The Christmas Retrospective takes place in 5 stages:
Step 1: Individual reflection
After the facilitator has presented the rules of the workshop, for 3 to 5 minutes, the participants are invited, each on their own, to write their ideas on sticky notes and place them on the canvas. It is essential to remind participants that there should only be one idea per sticky and that it should be written concisely.
Step 2: Presentation of the ideas
As part of a round table, each participant is invited to read their stickies and, if necessary, to explain the idea indicated to the other participants.
Step 3: Reorganization and selection of the ideas
The stickies should be grouped by theme or idea in each column to identify the possible emerging trends.

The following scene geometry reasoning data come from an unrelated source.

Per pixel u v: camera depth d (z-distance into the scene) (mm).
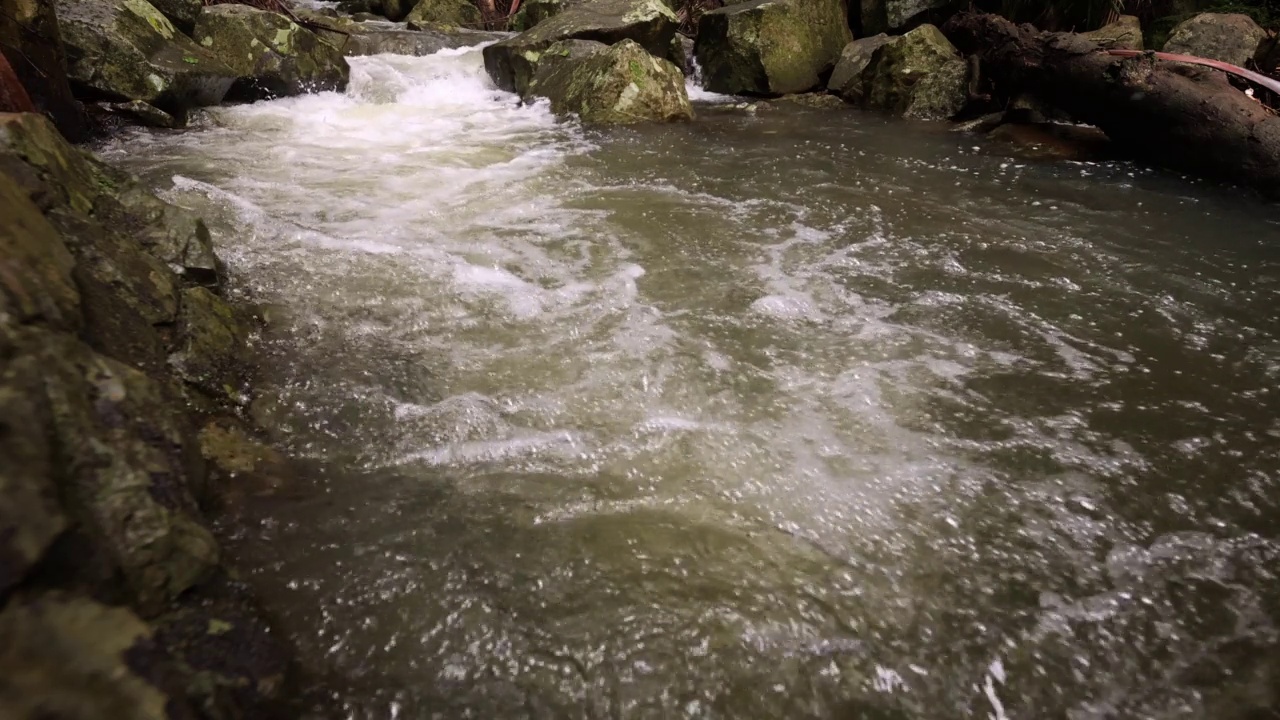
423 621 1924
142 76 6316
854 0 10141
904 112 7871
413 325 3340
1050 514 2344
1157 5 8023
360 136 6715
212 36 7363
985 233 4594
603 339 3268
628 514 2303
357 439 2590
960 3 9102
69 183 2943
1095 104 6340
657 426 2711
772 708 1761
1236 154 5449
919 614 2006
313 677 1760
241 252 3910
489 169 5801
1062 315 3582
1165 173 5887
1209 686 1831
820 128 7395
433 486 2396
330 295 3539
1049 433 2715
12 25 4852
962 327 3449
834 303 3656
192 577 1748
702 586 2055
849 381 3004
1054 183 5613
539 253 4152
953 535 2260
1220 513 2361
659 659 1855
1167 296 3789
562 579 2061
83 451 1631
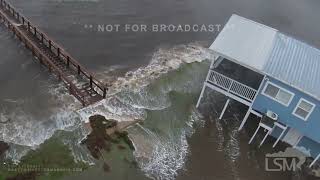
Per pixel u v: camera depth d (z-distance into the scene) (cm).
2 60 9119
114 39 10181
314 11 12731
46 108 8162
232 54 7569
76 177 6981
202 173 7462
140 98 8744
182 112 8625
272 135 8325
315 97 7119
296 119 7594
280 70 7494
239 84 7831
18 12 10425
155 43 10331
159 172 7338
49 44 9338
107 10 11119
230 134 8306
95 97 8494
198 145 7988
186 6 11900
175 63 9831
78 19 10588
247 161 7812
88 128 7844
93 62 9431
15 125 7750
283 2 12988
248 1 12700
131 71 9412
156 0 11919
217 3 12338
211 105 8900
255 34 8125
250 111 8044
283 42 8206
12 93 8394
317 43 11244
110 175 7112
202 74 9669
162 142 7906
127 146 7650
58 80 8806
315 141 7738
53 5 10950
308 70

Then, the facilitator asks the team to select the theme or idea they want to explore first. To do this, you can use voting, for example, by granting 1 to 3 votes per person to be distributed among the different topics. The theme or idea with the most votes will be considered a priority.
Step 4: Proposal for improvement actions
Respecting an interval of 5 to 10 minutes, punctuated by a timer, participants are invited to discuss the first topic selected. The objective of the discussion is to define a concrete action that can be taken to improve the team organization, anchor a good practice, or solve an existing problem.
The defined action(s) should be achievable within a short time horizon, for example, "submit a support ticket regarding Max's access issues" or "create a recurring event in our calendar for our backlog refinement ceremony."
Once the timer has expired, the team decides whether they want to take the time to discuss the same subject again or deal with the next one.
The discussion lasts until there are approximately 15 minutes left in the time allotted for the workshop, or there is no more subject to be treated.
Step 5: Selection of improvement actions
Finally, the ideas for concrete actions defined previously are reviewed to select only between one and four. Focusing on the most impactful or urgent ideas to initiate change is best.
To foster accountability and team ownership, the team must take responsibility for carrying out initiatives themselves. For example, if a decision has been made to "create a support ticket," a team member must volunteer to create the ticket, track its completion, and update the team on its successful completion.